**The records**.
....

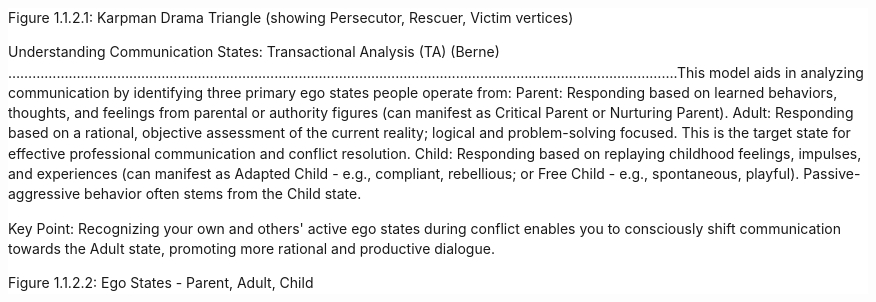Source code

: 




























Figure 1.1.2.1: Karpman Drama Triangle (showing Persecutor, Rescuer, Victim vertices)








Understanding Communication States: Transactional Analysis (TA) (Berne)
………………………………………………………………………………………………………………………………………………….This model aids in analyzing communication by identifying three primary ego states people operate from:
Parent: Responding based on learned behaviors, thoughts, and feelings from parental or authority figures (can manifest as Critical Parent or Nurturing Parent).
Adult: Responding based on a rational, objective assessment of the current reality; logical and problem-solving focused. This is the target state for effective professional communication and conflict resolution.
Child: Responding based on replaying childhood feelings, impulses, and experiences (can manifest as Adapted Child - e.g., compliant, rebellious; or Free Child - e.g., spontaneous, playful). Passive-aggressive behavior often stems from the Child state.

Key Point: Recognizing your own and others' active ego states during conflict enables you to consciously shift communication towards the Adult state, promoting more rational and productive dialogue.

























Figure 1.1.2.2: Ego States - Parent, Adult, Child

....

**Your objective**. A word-for-word copy of all the records above is required, with the pictures left out.

**Solution for this task**.
Source code

: 




























Figure 1.1.2.1: Karpman Drama Triangle (showing Persecutor, Rescuer, Victim vertices)








Understanding Communication States: Transactional Analysis (TA) (Berne)
………………………………………………………………………………………………………………………………………………….This model aids in analyzing communication by identifying three primary ego states people operate from:
Parent: Responding based on learned behaviors, thoughts, and feelings from parental or authority figures (can manifest as Critical Parent or Nurturing Parent).
Adult: Responding based on a rational, objective assessment of the current reality; logical and problem-solving focused. This is the target state for effective professional communication and conflict resolution.
Child: Responding based on replaying childhood feelings, impulses, and experiences (can manifest as Adapted Child - e.g., compliant, rebellious; or Free Child - e.g., spontaneous, playful). Passive-aggressive behavior often stems from the Child state.

Key Point: Recognizing your own and others' active ego states during conflict enables you to consciously shift communication towards the Adult state, promoting more rational and productive dialogue.

























Figure 1.1.2.2: Ego States - Parent, Adult, Child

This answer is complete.